Aalyria is on a mission to revolutionise high-speed connectivity across land and space, bringing internet services to the 3bn people who don’t have it yet.
More than a year after sunsetting its balloon-based internet connectivity project Loon, Alphabet has spun out a start-up based on the same tech but without the balloons.
Aalyria launched yesterday (13 September) as an independent telecoms technology business, on a mission to revolutionise the speed at which network connectivity is possible across land, sea, air and space.
Using a combination of advanced software and laser-based communications tech, Aalyria said it is capable of “orchestrating and managing the most complex networks in the world” and extending them to places where there is no connectivity infrastructure – “at an exponentially greater scale and speed than anything that exists today”.

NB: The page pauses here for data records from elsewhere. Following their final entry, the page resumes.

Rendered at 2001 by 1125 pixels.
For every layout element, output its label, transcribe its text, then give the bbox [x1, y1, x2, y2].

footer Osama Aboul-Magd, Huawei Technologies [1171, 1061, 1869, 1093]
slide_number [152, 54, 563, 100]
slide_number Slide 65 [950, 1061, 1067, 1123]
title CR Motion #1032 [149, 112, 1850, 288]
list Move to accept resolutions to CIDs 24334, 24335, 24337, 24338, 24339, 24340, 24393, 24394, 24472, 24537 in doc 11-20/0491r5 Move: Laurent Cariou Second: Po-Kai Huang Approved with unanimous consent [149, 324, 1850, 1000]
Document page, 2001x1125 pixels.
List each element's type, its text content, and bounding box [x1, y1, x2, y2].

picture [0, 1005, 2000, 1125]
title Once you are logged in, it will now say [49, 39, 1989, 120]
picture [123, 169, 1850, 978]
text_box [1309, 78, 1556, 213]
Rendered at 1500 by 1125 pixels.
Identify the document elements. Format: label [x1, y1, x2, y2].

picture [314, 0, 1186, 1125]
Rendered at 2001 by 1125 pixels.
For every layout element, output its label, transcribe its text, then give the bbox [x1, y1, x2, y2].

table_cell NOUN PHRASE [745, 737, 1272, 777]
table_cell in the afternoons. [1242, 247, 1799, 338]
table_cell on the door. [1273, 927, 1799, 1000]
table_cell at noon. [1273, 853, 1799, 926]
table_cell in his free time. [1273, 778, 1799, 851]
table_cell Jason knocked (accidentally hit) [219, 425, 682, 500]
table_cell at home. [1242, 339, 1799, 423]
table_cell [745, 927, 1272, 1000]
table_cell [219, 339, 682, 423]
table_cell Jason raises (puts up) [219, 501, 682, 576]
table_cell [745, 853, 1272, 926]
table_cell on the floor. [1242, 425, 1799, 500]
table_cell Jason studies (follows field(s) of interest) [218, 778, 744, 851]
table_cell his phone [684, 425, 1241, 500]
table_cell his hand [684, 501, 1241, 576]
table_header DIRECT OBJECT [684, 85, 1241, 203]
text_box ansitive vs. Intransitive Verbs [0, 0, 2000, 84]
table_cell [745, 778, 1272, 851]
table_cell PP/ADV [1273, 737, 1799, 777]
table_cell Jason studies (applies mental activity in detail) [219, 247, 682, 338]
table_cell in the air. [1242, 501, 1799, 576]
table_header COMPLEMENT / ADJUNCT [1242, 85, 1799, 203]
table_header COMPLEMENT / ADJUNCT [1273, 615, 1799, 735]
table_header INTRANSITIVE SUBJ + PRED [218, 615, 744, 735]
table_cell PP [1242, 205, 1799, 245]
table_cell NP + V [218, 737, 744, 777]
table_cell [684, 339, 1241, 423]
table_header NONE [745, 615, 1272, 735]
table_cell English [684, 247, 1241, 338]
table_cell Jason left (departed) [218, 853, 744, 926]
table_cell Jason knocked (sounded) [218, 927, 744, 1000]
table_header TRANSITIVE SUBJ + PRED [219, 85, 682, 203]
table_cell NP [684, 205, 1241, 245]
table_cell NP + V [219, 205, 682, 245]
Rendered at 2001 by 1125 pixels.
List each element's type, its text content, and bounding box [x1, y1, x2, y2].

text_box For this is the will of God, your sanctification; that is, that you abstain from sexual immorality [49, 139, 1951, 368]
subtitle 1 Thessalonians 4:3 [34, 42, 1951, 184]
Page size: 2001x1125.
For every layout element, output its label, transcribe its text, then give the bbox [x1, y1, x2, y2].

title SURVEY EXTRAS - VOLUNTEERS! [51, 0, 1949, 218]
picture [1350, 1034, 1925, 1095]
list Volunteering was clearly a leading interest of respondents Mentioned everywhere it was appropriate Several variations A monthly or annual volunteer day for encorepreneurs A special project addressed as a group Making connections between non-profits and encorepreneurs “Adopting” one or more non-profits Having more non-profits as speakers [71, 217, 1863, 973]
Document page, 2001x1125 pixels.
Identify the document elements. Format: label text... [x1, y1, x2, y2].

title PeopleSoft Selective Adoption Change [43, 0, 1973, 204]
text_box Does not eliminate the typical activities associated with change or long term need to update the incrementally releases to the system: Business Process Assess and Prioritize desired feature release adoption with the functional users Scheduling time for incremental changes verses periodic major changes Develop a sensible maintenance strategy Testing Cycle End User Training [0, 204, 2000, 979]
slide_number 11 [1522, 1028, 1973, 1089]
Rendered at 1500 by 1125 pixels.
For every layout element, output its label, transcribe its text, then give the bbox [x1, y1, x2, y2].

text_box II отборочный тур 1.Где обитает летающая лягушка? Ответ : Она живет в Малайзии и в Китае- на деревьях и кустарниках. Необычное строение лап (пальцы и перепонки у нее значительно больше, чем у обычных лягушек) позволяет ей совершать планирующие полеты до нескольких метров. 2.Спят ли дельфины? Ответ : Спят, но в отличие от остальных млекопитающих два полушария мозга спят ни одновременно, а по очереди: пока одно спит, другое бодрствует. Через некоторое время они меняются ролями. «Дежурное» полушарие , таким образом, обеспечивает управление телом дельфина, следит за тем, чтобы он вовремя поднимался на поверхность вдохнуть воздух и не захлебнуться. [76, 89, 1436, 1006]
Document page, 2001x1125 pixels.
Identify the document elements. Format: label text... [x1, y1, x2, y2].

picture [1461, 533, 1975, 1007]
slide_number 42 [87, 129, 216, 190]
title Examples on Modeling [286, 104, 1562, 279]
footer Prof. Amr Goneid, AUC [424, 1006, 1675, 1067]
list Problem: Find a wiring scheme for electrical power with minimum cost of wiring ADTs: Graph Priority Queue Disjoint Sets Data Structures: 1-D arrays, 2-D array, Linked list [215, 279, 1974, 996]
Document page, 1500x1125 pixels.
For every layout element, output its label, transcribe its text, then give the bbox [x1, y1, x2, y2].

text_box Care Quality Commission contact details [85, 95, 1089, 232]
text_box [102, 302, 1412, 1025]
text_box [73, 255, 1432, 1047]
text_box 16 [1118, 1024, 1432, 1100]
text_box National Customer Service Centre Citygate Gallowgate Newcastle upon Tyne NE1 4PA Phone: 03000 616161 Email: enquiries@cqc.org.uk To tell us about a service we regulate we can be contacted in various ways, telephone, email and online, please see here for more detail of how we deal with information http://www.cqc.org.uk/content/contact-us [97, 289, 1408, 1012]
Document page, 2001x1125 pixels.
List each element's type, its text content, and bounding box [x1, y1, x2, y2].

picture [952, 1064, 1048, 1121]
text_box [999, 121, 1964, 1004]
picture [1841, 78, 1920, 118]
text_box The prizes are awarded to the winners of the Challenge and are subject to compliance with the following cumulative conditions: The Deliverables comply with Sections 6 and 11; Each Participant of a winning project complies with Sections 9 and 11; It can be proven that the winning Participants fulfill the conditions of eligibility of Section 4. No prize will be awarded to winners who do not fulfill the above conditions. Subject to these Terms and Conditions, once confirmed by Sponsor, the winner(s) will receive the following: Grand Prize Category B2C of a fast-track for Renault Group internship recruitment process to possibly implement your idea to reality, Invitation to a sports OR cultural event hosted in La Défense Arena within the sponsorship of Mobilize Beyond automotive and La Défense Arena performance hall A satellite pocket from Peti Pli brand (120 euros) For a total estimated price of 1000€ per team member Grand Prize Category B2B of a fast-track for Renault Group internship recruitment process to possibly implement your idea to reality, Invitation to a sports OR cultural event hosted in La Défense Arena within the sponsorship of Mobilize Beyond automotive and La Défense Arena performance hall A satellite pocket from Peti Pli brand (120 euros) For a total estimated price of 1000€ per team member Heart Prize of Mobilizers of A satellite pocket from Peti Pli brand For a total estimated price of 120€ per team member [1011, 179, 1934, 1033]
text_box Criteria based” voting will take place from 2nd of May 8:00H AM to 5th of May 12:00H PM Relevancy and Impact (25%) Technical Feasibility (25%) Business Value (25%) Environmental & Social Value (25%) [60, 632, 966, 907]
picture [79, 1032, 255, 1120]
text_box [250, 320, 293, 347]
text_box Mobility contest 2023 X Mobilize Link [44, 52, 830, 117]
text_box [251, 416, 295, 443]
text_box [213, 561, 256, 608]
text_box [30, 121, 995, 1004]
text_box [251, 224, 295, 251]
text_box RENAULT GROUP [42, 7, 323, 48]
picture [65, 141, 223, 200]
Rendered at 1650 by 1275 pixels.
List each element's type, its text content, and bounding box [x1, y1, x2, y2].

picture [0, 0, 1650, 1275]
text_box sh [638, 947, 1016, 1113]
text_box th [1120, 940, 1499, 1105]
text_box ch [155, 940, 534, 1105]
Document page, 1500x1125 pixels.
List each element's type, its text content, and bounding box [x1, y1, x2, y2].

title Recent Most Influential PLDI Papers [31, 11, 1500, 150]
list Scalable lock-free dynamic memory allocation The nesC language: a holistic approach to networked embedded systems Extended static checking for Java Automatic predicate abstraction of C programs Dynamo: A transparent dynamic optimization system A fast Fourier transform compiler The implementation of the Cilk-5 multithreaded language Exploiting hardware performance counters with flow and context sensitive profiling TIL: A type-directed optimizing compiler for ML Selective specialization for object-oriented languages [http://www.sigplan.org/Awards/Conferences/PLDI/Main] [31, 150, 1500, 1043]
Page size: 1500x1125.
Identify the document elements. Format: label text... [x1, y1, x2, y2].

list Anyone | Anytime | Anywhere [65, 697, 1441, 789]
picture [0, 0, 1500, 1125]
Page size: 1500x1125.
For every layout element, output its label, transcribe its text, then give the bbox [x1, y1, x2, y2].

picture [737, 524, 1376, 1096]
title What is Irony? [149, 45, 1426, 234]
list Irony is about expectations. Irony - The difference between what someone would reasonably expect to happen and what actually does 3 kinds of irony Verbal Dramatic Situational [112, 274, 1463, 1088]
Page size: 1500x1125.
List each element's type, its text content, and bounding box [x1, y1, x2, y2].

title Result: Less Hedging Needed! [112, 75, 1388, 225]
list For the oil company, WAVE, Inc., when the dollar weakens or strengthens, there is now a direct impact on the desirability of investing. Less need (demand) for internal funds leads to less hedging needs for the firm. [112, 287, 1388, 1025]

The company, which counts ex-Google, Amazon, Meta and NASA technical experts in its team, is now commercialising these technologies with private and public sector partners. It has already secured an initial $8m defence contract with a US government organisation.
“These technologies set the new standard for intelligently orchestrating, managing and extending mesh networks across all domains – land, sea, air and space – to create connectivity everywhere, no matter the protocol,” said Chris Taylor, CEO and founder of Aalyria.
Taylor added that connectivity on planes, trains, cars, ships as well as in space stations, lunar base camps and even Mars rovers “ought to be as good as it is in your home”.
By orchestrating “cross-constellation inter-satellite links” that enable networking between government and commercial constellation providers, Aalyria said it will be able to help connect the remaining 3bn people who do not have internet access.
“We can do this today – and at scale,” Taylor said. “Aalyria is the digital cartilage and autonomous brain that allows everything to internetwork.”
Alphabet’s Loon project had a similar mission. Spinning out as its own company in 2018, it was focused on building high-altitude balloons that could carry equipment for beaming cellular connectivity into remote areas that would be otherwise cut off from internet services.
Loon was abandoned last year, however, as its path to commercial viability was deemed “much longer and riskier than hoped”. But that was not the end of the story for the effort put into developing the technology behind Loon.
“We hope that Loon is a stepping stone to future technologies and businesses that can fill in blank spots on the globe’s map of connectivity. To accelerate that, we’ll be exploring options to take some of Loon’s technology forward,” Astro Teller, head of Alphabet’s X lab, said at the time.